List of tasks
**a.** Answer these questions from the passage on Guarayo identity:
(i) Who has led a project to publish the first Guarayo dictionary?
(ii) What does Adrian Cara Mitucáe study to become, and in which city?
(iii) What significant threat to the Guarayo people did Cara Mondori describe?
**b.** Please resume the passage on Guarayo identity and musicianship in Urubichá, picking up right after its final sentence.

When I often asked Urubicheña people if it was important to them to be Guarayo, it was common for someone to look at me as if the answer were obvious, “Of course, it’s very important.” It was not difficult to interview about this topic. Everyone speaks Guarayo in Urubichá. Many of the children and elderly don’t know how to speak Spanish. “Urubichá is the only one of the Guarayo towns that has maintained its Guarayo culture,” a man at a party explained to me. In many places they no longer speak Guarayo or maintain their own Carnaval traditions. Today almost all the old culture is lost, Salomón Cara Mondori (2005) told me, but some parts have survived.

Many people told me that to speak Guarayo is an important part of the culture and identity of the Guarayos. Cara Mondori has led a project to publish the first Guarayo dictionary. In the dedication he writes,

This project will help the Gwarayu people to value their language and identity, looking towards the preservation of the future of our generations.

There are many other aspects of what it means to be Guarayo besides language. A young man told me, “For me to be Guarayo is the first thing…We have our own language, own music, own food, own territory.” Cara Mondori (2005) said that Guarayo culture is “livelihood,” the value of food, how to drink, how to rest, parties, music, how to fish, and also the idea that if someone lacks enough to eat or spend one must share and help him/her. Another young person added artesanía (artisan crafts) to this list. Cara Mondori also explained that the problem of deforestation by timber companies is a significant threat to the Guarayo people. Juan Carlos told me that once there was a tradition of working in the chaco, “So, to be Guarayo is that, to work…to have the ability to be well in society.”

To be Guarayo evokes strong feelings of pride. A young person said to me, “I feel proud of this wisdom…I feel very good about it, cool to be Guarayo.” “I feel proud, but also humble” to be Guarayo, said Juan Carlos. Others spoke of their roots. Adrian Cara Mitucáe, a young Urubicheño man who is now studying to be a doctor in Santa Cruz, told me, “For me it’s very important. I have to know where I’m from and who I am…God sent me here [Urubichá], I was born here, so that’s who I am.” Leonardo Yaquirema Urupapoqui (2005), a music student, said that it is important “because Guarayo I was born and Guarayo I grew up.”

It is obvious that to be Guarayo is an essential aspect of the identities of the people of Urubichá and the culture of the town. Many spoke with sadness about the parts of their culture that have already been lost.

Identity as a Musician

To investigate the identities of the musicians I tried to explore the meaning of the music for them. When they spoke about why they like to play classical music and how it has changed their lives, the words often did not come easily, but it was clear that the music was important to them, “The music is life for someone,” Leonardo told me, “…it’s part of God too.”

Data lines
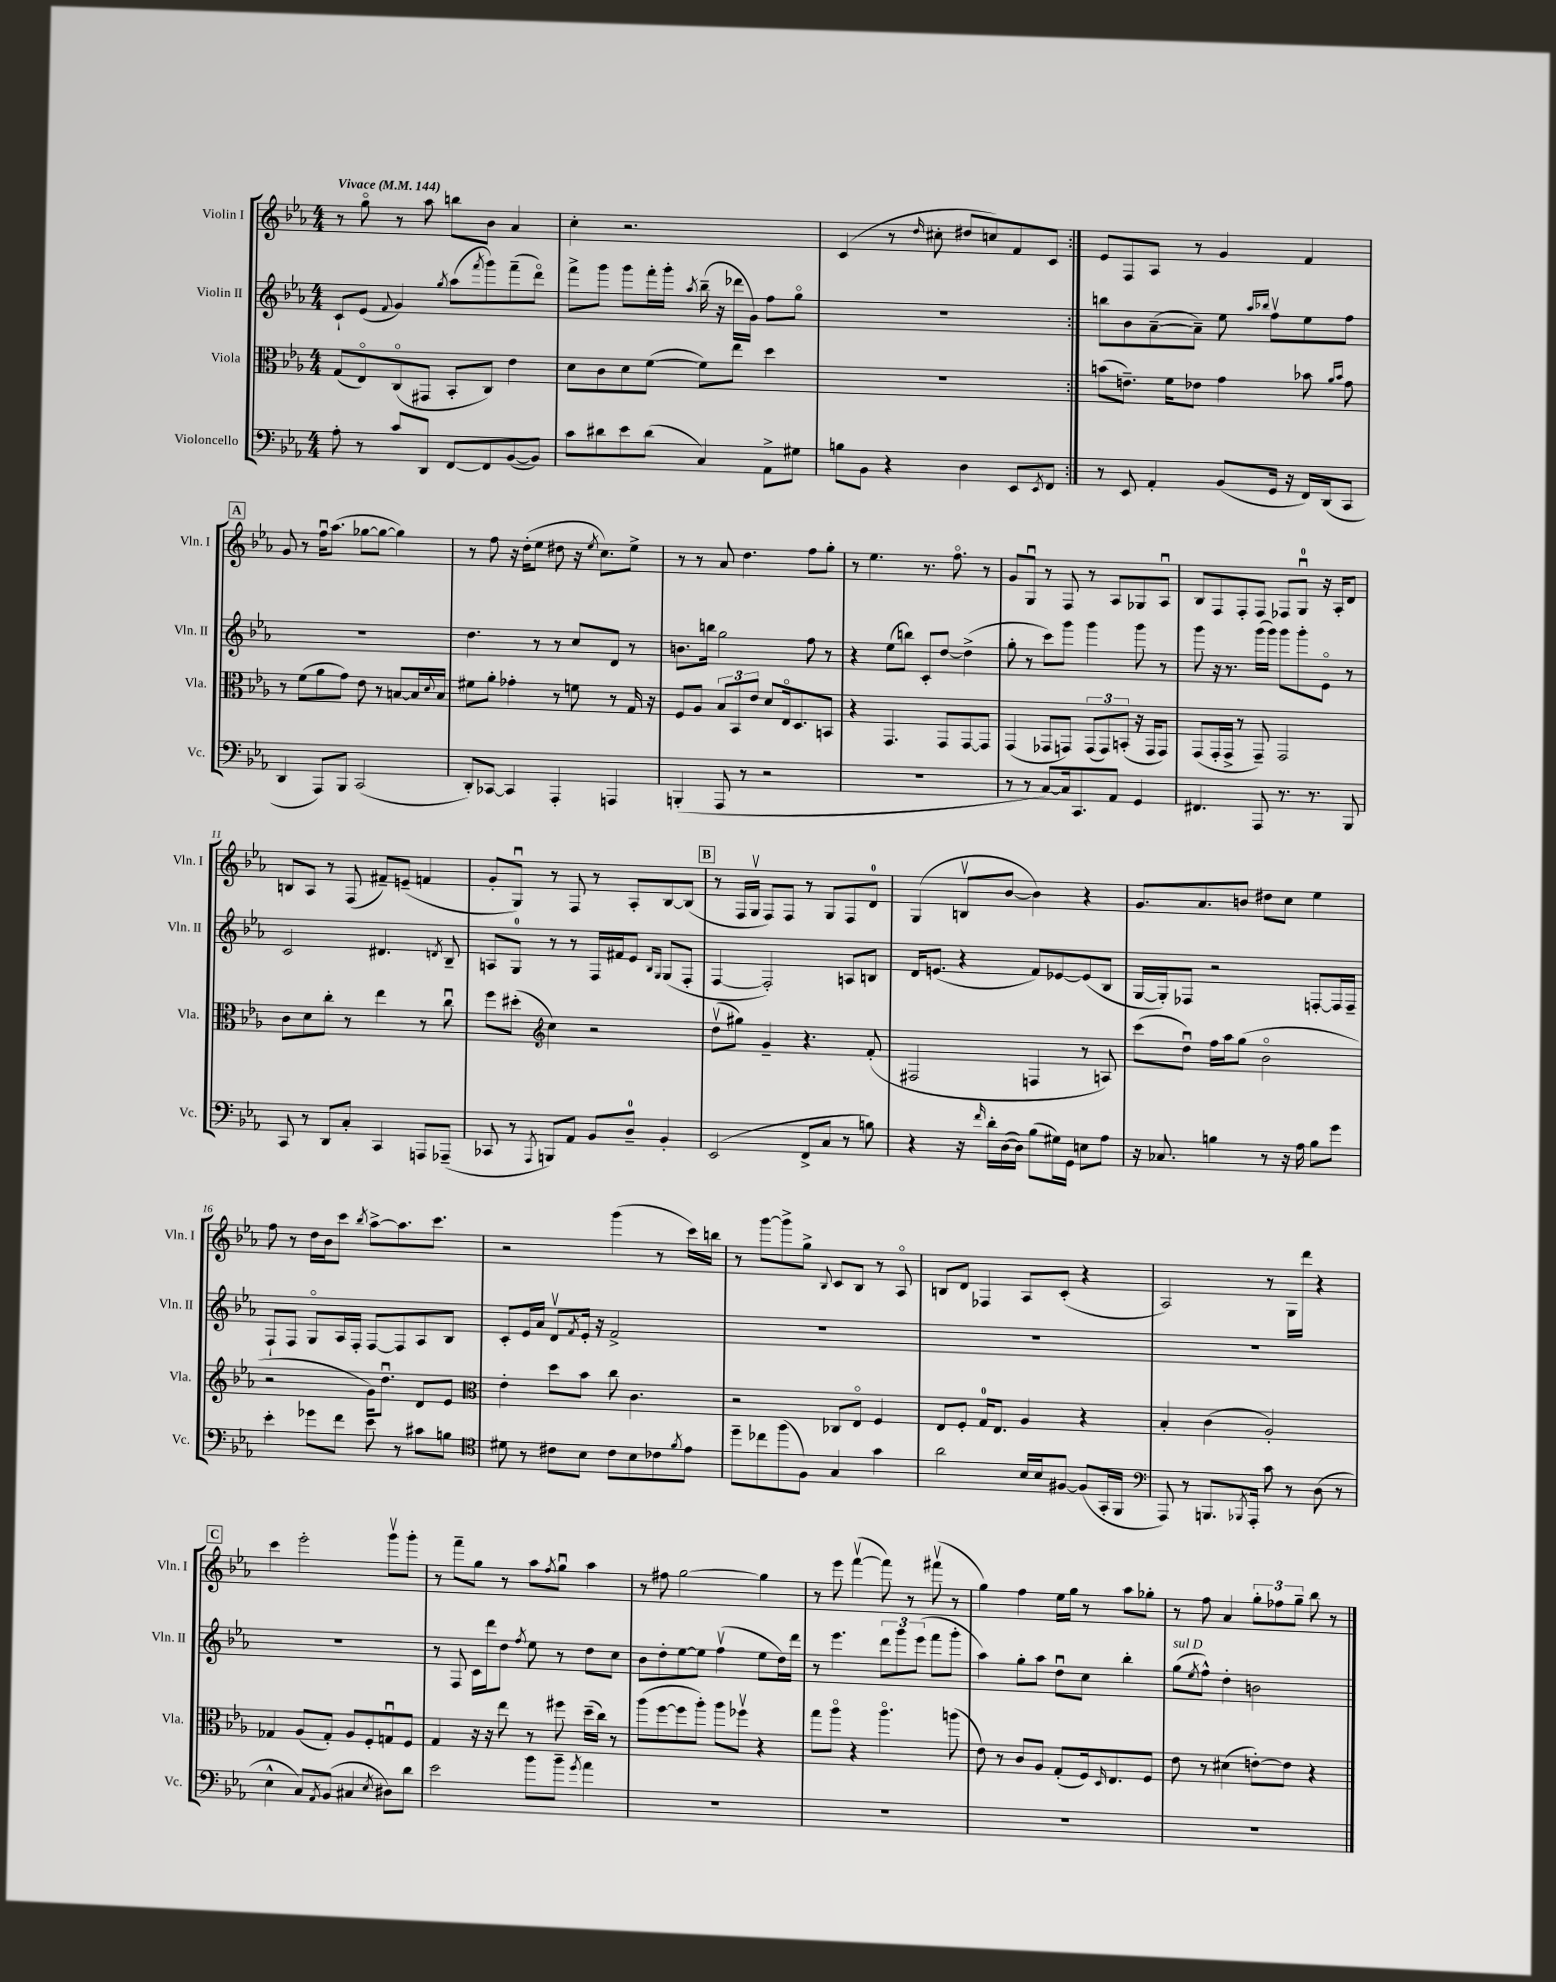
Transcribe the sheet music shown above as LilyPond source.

Task-by-task outputs
**a.**
(i) Salomón Cara Mondori.
(ii) A doctor, in Santa Cruz.
(iii) Deforestation by timber companies.

**b.**
Many spoke of the feelings in the music. One young person explained to me during an informal conversation, using many hand gestures, that when he plays, “it’s like, like, something endless…I feel, I don’t know, I feel like I’m flying.” Another young person said, “I don’t know, it’s a feeling that [the music] brings me.”

Others spoke of the sound. Dina Martínez Maraza, a violinist, said, “It’s the sound, and the sound comes from nature…That’s why I like the violin’s sound.” A young person explained to me that the reason he began to play music is because he liked the sound of the instrument.

Many of the participants in my interviews told me that they had always wanted to play music since they were children.

Besides these feelings, the sound, and the desire to play since childhood, many spoke of their musical roots and structural changes that had occurred in their lives. But I will save these commentaries for the following section and the section on the effects of the music.

In Urubichá music is recreation, a graduate of and teacher in the Institute, Vidal Uraba Arirepia (2005) told me. Other towns have Internet games and things like that, but in Urubichá the children have music. Of course, music is more important to some than others. However, I observed many of the students practicing enthusiastically every day and playing together outside the classrooms.

Not everybody thinks that the music at the Institute is a good thing. A young man told me that the musicians “don’t stay here to be musicians,” they want to leave to go somewhere else to play, where no one will recognize their Guarayo identity. “They want to be materialistic,” he told me, the music is more “like a business, not like music.” The same youth continued, “The music for me, it’s a beginning…we reclaim ourselves with it, at least we characterize ourselves with it…for us it is a culture, it shouldn’t be a business.” Another person told me that the musicians won’t play in local festivals because they want to be paid, so they leave the town during festivals like Carnaval to play for money: “They leave their town silent, sad.” In Urubichá, the music is also a source of work, which can have effects that parts of the town dislike. Although it seems to me that many of the musicians would not agree with these critiques of the Institute, it’s necessary to recognize all the opinions that exist in Urubichá about the music.

To be Guarayo and a Musician

Classical (Western) music in Urubichá has little in common with the local culture. Although it is something from the outside and was a tool of colonialism, it seems that the musicians of the Institute are now using it as a part of their Guarayo identity. That is not to say that they have abandoned their Guarayo culture; on the contrary, the meaning of the music has been adapted by many Urubicheños to have a significant role in Guarayo identity. It is as if the Urubicheños have conquered Western classical music, according to Arturo Molina. “The Guarayos are warriors,” he told me.

Cluadia Yapurii Alemendaro (2005), a music student, told me that she likes to play the violin because “our ancestors were the first to play music.” It is “a legacy,” said Juan Carlos, because his ancestors were musicians: “Before I didn’t know this because my parents and my grandparents aren’t musicians, but now I know.” Thus, although they are playing classical music, to be musicians in general is a link to their ancestors. “Here in Urubichá it’s always been characterized as a musical town,” said Adrian Cara Mitucáe, but in the years before Ruben came “it was almost lost, there was very little [music].” When the Institute was founded they were in some ways continuing a tradition of music that had almost disappeared.

When a Western system is introduced in an indigenous culture, often the Western system replaces the native knowledge and identities.

The imposition of external systems through development damages cultural as well as natural diversity. The globalization and dominance of Western intellectual epistemology (and scientific and technical knowledge) erases history and cultural distinctiveness.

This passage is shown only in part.